Ace Indian actor Parambrata is now in Bangladesh for the shooting of Fakhrul Arefeen Khan's debut feature film “Bhuban Majhi”. This is the second time Parambrata is working in Bangladesh. On a fine spring afternoon, this correspondent met the actor at Shilaidah in Kushtia -- where he was playing cricket along with other members of the unit. Post the match this correspondent had an exclusive interview with the unassuming Parambrata at a Bungalow with the luminous full moon gazing down on us.
You've been living in Shilaidah for three weeks now, and it seems like you've gelled in well. What's your take on Bangladesh and its film industry?
Parambrata: As the film industry of Bangladesh is in the making, there might be some shortcomings which we don't see in Kolkata or Mumbai. However, after doing two films here, I think there are certain things in Bangladesh that make up for those shortcomings. The warmth that people of Bangladesh show is unparalleled. I have enjoyed my time thoroughly here. The film media is essentially a collaborative art, and when the people I am working with are warm-hearted, certain shortcomings don't seem to be a problem at all.

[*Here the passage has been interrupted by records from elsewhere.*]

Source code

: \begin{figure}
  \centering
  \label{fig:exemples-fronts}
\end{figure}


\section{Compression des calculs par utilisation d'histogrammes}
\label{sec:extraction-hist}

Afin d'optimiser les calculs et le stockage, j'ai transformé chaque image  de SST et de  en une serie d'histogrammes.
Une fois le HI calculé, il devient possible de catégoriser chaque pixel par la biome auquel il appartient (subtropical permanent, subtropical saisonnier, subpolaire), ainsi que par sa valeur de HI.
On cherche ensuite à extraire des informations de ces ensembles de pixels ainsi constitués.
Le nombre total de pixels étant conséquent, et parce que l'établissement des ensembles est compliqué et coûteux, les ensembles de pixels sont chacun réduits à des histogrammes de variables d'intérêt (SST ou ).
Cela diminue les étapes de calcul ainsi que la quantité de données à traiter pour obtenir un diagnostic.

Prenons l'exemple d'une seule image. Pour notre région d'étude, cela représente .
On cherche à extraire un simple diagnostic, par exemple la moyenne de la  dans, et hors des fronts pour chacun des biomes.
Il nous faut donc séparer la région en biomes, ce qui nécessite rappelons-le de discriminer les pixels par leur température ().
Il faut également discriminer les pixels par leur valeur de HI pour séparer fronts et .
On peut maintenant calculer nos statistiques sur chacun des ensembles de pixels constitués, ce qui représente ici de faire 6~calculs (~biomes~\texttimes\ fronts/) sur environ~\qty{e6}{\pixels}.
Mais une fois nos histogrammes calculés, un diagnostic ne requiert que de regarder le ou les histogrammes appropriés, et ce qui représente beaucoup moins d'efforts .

What drew you in to do “Bhuban Majhi”?
Parambrata: I knew bits and pieces about Bangladesh's Liberation War, but when I started shooting for “Bhuban Majhi” it required me to learn a lot about the War, especially the pre- and post-Liberation War history of the country. The Liberation War is pivotal in the film, but there is an evaluation of the spirit of the War that the people of this land have in the post-independence era. This evaluation makes the film more relevant. Within this short period, the film has put a profound impact on me.
What's your take on your co-artistes and the director? Were you familiar with their works beforehand?
Parambrata: Aparna is playing the lead alongside me. I had never seen her at work before, but I've found her to be a very good actor and an amazing human being. Arefeen is an extremely talented director; I had seen some of his documentaries. We have become good friends, and it inspires me to see the way he loves his country and nurtures progressive thought.
What inspires you to do films?
Parambrata: Maybe it's because I'm not good at any other field except films. I can sing, but I never wanted to choose it as my profession. I have been acting from an early stage of my life, and even studied films in UK later on. I cannot do anything else (chuckles). And be it acting, directing or art directing -- I need to stick to films.
Do you want to explore further as a director?
Parambrata: Definitely. I have plans to start my directorial venture after returning to India.
Will we ever see Parambrata collaborating in Bangladesh as a director?
Parambrata: I am very much interested in doing a collaborative project. In fact, I have some plans about this, and I hope I can go ahead with that plan in 2017.
How can film, as a form of art influence our mind, or bring a change in the society?
Parambrata: If it were 25 years earlier, I would have said film is the most powerful medium, as it can outreach with great ease. Now Internet and television have, to some extent, surpassed film. But, film is such an art form that will neither die nor decay. There might be changes in the style of film and its media, but film itself will prevail. There is no other medium as powerful as the visual medium.
You played a diverse set of roles in your life. Is there any role that has influenced your off-screen life?
Parambrata: Being a professional actor we do many films, but not all the films we do are dear to us. However, some films touch our inner artiste, and after doing those films we continue to try to make ourselves better human beings. Films like “Hemlock Society”, “Hercules” and “Apur Pachali” have touched me, and made me feel connected with their philosophy. I won't be surprised if the effects of “Bhuban Majhi” stay with me for a long time.
You come from the family of legendary filmmaker Ritwik Ghatak. To what extent have his films influenced you?
Parambrata: He passed away a few years before I was born. I grew up the same way other boys in Kolkata grow up at that time. And to be honest, Satyajit Ray has more influence on me than Ritwik Ghatak. However, as I watched more and more films I began to discover the relevance of Ghatak's films. He never wanted to make a film for the sake of doing it; he tried to write an epic though his every film. He depicted his time, and I think an artiste should have that approach to represent his time and its history.
Is there any particular type of character you're very much drawn to?
Parambrata: I love darker characters. Though I don't do many of them, I have a fascination for it. To me, a protagonist who is an embodiment of right and wrong is superior to a protagonist who has no negative side to him at all. Every individual has an element of darkness in their personality, and one can never be a human without grey shades. That is why grey characters call out to me.
If you are asked to advise emerging actors, what would be that advice?
Parambrata: It is important to choose which medium of acting one is choosing. Theatre is a big platform, but film is entirely different. It requires a sense of film, and knowledge about its language. If anyone wants to be a film actor, they should know more about acting in cinema aside from acting in general.